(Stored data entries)
---+---
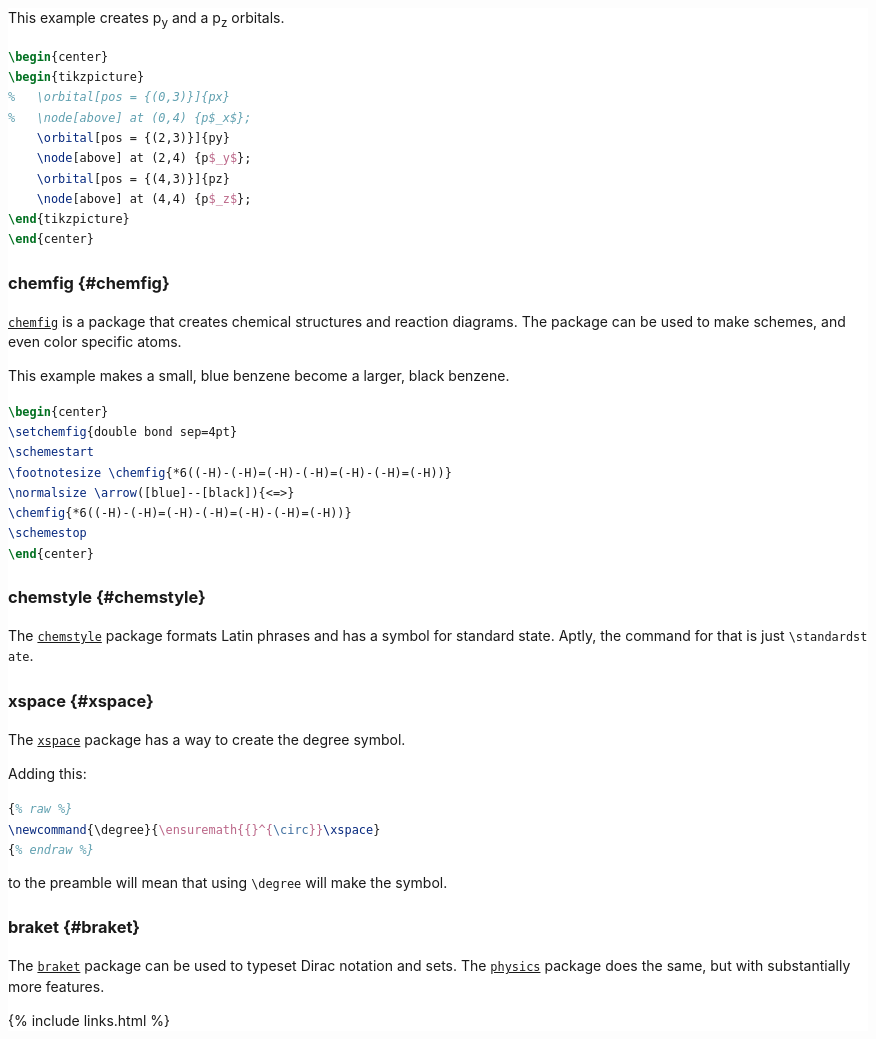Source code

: This example creates p<sub>y</sub> and a p<sub>z</sub> orbitals.
```latex
\begin{center}
\begin{tikzpicture}
%	\orbital[pos = {(0,3)}]{px}
%	\node[above] at (0,4) {p$_x$};
	\orbital[pos = {(2,3)}]{py}
	\node[above] at (2,4) {p$_y$};
	\orbital[pos = {(4,3)}]{pz}
	\node[above] at (4,4) {p$_z$};
\end{tikzpicture}
\end{center}
```

### chemfig {#chemfig}
[`chemfig`](http://ctan.mirror.rafal.ca/macros/generic/chemfig/chemfig-en.pdf)
is a package that creates chemical structures and reaction diagrams.
The package can be used to make schemes, and even color specific atoms.

This example makes a small, blue benzene become a larger, black benzene.
```latex
\begin{center}
\setchemfig{double bond sep=4pt}
\schemestart
\footnotesize \chemfig{*6((-H)-(-H)=(-H)-(-H)=(-H)-(-H)=(-H))}
\normalsize \arrow([blue]--[black]){<=>}
\chemfig{*6((-H)-(-H)=(-H)-(-H)=(-H)-(-H)=(-H))}
\schemestop
\end{center}
```

### chemstyle {#chemstyle}
The [`chemstyle`](http://ctan.forsale.plus/macros/latex/contrib/chemstyle/chemstyle.pdf)
package formats Latin phrases and has a symbol for standard state. Aptly, the
command for that is just `\standardstate`.

### xspace {#xspace}
The [`xspace`](http://muug.ca/mirror/ctan/macros/latex/required/tools/xspace.pdf)
package has a way to create the degree symbol.

Adding this:
```latex
{% raw %}
\newcommand{\degree}{\ensuremath{{}^{\circ}}\xspace}
{% endraw %}
```
to the preamble will mean that using `\degree` will make the symbol.

### braket {#braket}
The [`braket`](http://ctan.math.ca/tex-archive/macros/latex/contrib/braket/braket.pdf)
package can be used to typeset Dirac notation and sets.
The [`physics`](http://mirror.its.dal.ca/ctan/macros/latex/contrib/physics/physics.pdf)
package does the same, but with substantially more features.

{% include links.html %}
---+---
## [Exercise requirements]
Copy from the line with "package can be used to typeset" to the final line of the records, inclusive, and add nothing else.

## [Written solution]
package can be used to typeset Dirac notation and sets.
The [`physics`](http://mirror.its.dal.ca/ctan/macros/latex/contrib/physics/physics.pdf)
package does the same, but with substantially more features.

{% include links.html %}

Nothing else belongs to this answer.